By Anne Marie Amacher
The Catholic Messenger

DAVENPORT — As the aroma of turkey and all the trimmings of a traditional Thanksgiving dinner wafted over Denning Hall at St. Paul the Apostle Parish, students scurried to make sure everything was ready for the annual senior meal.

The dinner traditionally is served the Thursday before Thanksgiving. This year’s earlier date and change in weekdays didn’t deter parishioners and guests from nearby Accordius Health at St. Mary nursing home.

As the 90 or so guests entered the hall, students held open the doors, offered to take attendees’ coats and assisted them in finding seats. First- and second-graders decorated placemats and made “turkey notes” for their guests. Another group of students poured water and coffee upon their guests’ request.

Father Tony Herold, the parish’s pastor, welcomed those in attendance for supporting the school. The students “are here to serve and entertain you.” After a blessing, he told the seniors that he hoped their hearts would be filled with gratitude and that they would enjoy their meal.

Principal Julie Delaney also thanked the gathering for their support. “Our students are here to help carry your plates and get whatever you need.” Fifth-graders served the Thanksgiving meal, making sure the plates were full.

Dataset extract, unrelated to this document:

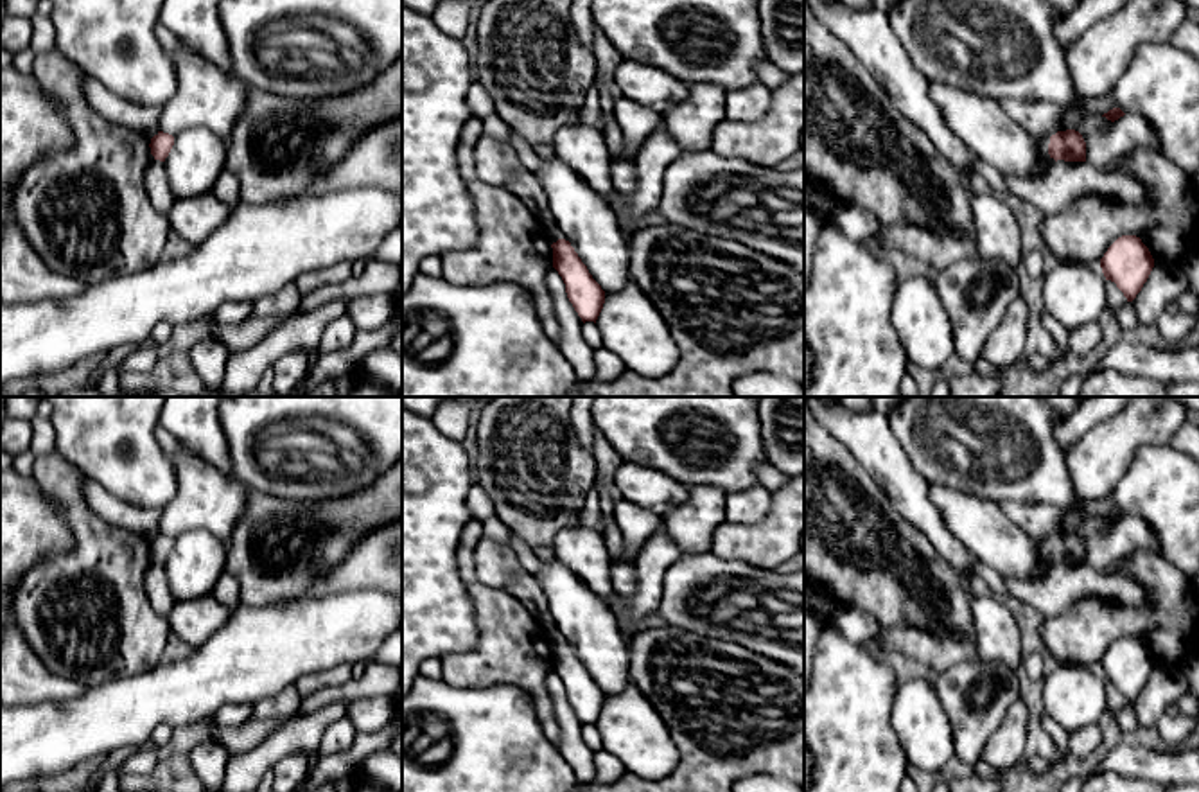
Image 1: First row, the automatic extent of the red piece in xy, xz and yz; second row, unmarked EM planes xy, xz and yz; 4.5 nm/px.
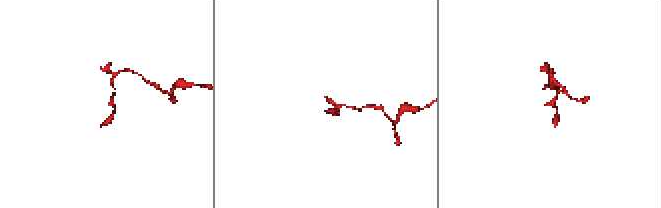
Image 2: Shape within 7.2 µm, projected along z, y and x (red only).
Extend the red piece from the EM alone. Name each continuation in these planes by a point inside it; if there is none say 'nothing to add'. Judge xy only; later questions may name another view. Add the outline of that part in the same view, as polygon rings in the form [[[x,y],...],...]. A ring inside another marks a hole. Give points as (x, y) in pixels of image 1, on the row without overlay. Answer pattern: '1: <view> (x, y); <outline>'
nothing to add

Esperanza “Hope” Salazar said she was thankful for the dinner. “We have belonged to this parish for a long time. We appreciate what they do for us. It is wonderful they invite the elderly.”

Delaney, who coordinates the effort, said the Thanksgiving tradition began more than 20 years ago. The meal has been cancelled just twice — once during an influenza outbreak in the Quad-City area and another time during church renovations.

Funds for the meal come from donations by families of fourth- and fifth-graders and the school’s budget. Parents also donate pies for the catered meal.

Afterwards, fourth-graders sang and people played Bingo. “What is a Catholic gathering without Bingo,” Delaney laughed.